Kajal Aggarwal has delivered a convincing performance in the given role. While Catherine Tresa as Devika Rani, an owner of a news channel, is not explored to her full potential. Her role is meant to add scandal to this political drama. But, again Teja’s reservations has kept him from taking that character to a logical end.
It was very evident that Rana’s character was not an ideal hero, who could never make a mistake. The audience knew that Jogendra was morally corrupt and he was ready to do wrong things to get what he wants. So, we expect him to up the ante in being the ‘bad guy’ and surprise us by doing some shocking things. But, director Teja, for some reasons, has not gone all the way in exploring the possibilities of things a character like Jogendra, who is drunk on power, greed and arrogance, could do.
Teja rather tries to sort of justify all the wrong actions of Jogendra. And blames the corrupt system of the country for all his crimes.
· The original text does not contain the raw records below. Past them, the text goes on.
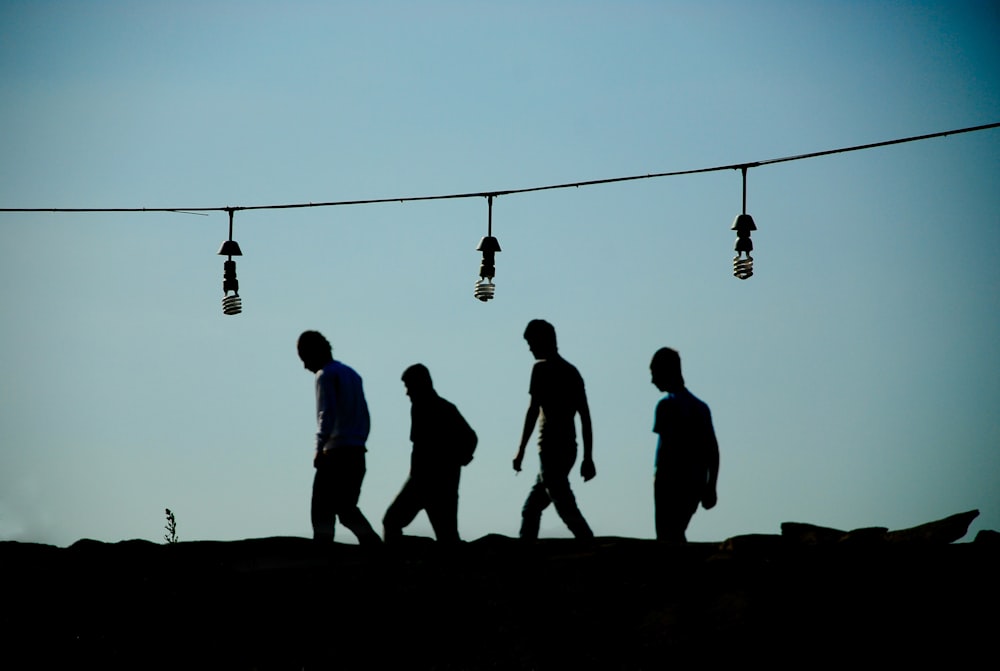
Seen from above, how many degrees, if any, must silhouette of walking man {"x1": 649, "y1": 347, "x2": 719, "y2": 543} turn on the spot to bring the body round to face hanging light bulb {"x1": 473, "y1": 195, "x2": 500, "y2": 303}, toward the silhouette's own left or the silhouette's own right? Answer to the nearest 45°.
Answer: approximately 45° to the silhouette's own right

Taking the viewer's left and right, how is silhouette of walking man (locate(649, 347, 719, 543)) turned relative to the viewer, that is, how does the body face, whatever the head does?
facing to the left of the viewer

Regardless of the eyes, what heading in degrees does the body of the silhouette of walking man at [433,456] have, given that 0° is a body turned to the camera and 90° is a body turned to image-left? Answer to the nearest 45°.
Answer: approximately 90°

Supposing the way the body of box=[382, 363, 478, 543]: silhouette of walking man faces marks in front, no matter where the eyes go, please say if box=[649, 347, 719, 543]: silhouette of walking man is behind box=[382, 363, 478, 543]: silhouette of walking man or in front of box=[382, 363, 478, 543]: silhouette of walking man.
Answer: behind

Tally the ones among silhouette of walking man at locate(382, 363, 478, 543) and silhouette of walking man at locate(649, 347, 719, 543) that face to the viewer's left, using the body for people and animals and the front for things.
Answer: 2

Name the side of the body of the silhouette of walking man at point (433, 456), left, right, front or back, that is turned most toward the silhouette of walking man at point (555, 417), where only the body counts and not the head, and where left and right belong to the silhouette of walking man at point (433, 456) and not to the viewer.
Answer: back

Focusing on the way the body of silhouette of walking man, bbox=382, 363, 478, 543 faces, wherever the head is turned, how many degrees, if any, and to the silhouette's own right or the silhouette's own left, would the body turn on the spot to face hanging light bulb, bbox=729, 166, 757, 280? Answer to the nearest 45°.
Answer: approximately 180°
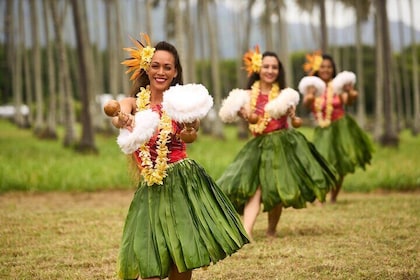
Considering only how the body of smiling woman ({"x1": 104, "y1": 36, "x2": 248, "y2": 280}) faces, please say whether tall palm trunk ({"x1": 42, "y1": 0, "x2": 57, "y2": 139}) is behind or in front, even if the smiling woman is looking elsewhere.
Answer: behind

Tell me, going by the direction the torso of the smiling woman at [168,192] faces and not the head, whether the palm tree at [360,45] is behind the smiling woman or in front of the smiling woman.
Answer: behind

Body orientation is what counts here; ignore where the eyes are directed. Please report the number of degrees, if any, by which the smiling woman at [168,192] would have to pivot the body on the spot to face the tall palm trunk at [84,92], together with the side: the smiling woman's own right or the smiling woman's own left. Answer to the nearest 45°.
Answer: approximately 180°

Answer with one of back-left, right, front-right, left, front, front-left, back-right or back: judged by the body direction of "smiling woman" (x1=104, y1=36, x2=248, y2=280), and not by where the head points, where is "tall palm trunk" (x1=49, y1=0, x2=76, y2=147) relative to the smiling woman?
back

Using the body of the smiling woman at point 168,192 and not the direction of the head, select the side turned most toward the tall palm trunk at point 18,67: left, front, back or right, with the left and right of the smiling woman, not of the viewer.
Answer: back

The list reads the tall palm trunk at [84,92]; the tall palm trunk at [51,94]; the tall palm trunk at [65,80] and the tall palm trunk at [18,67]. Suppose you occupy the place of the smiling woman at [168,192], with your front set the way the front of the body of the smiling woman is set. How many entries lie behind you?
4

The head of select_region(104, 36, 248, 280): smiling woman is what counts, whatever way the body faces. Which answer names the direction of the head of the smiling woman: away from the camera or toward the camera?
toward the camera

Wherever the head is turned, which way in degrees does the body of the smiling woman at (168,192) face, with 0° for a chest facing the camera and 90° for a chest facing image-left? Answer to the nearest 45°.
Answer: approximately 0°

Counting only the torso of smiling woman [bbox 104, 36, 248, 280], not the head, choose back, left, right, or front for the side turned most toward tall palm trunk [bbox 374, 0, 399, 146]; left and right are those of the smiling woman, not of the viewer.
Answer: back
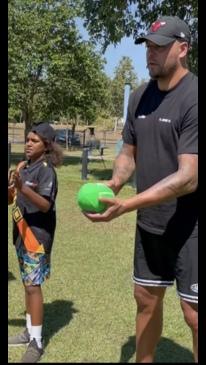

It seems like Teja sort of lost his vision for Jogendra’s character. The film suffers from the director’s reservations to show what Jogendra really is, a power-hungry monster. He hurts his wife by sleeping with some other woman. He kills his close confidante, who saved his life multiple times, without even giving him a chance to explain his story. He kills cops. He murders anyone who stands in his way. He blows up a building full of politicians. And eventually, he is portrayed as people’s man.
The viewers who heard his life story on television are now convinced that he is the right person for the Chief Minister’s chair and wants the President to pardon him for killing the MLAs. Teja’s attempt to underplay the gravity of crimes Jogendra committed leads to a cringe-worthy climax and leaves the audience confused as to what the director was trying to establish.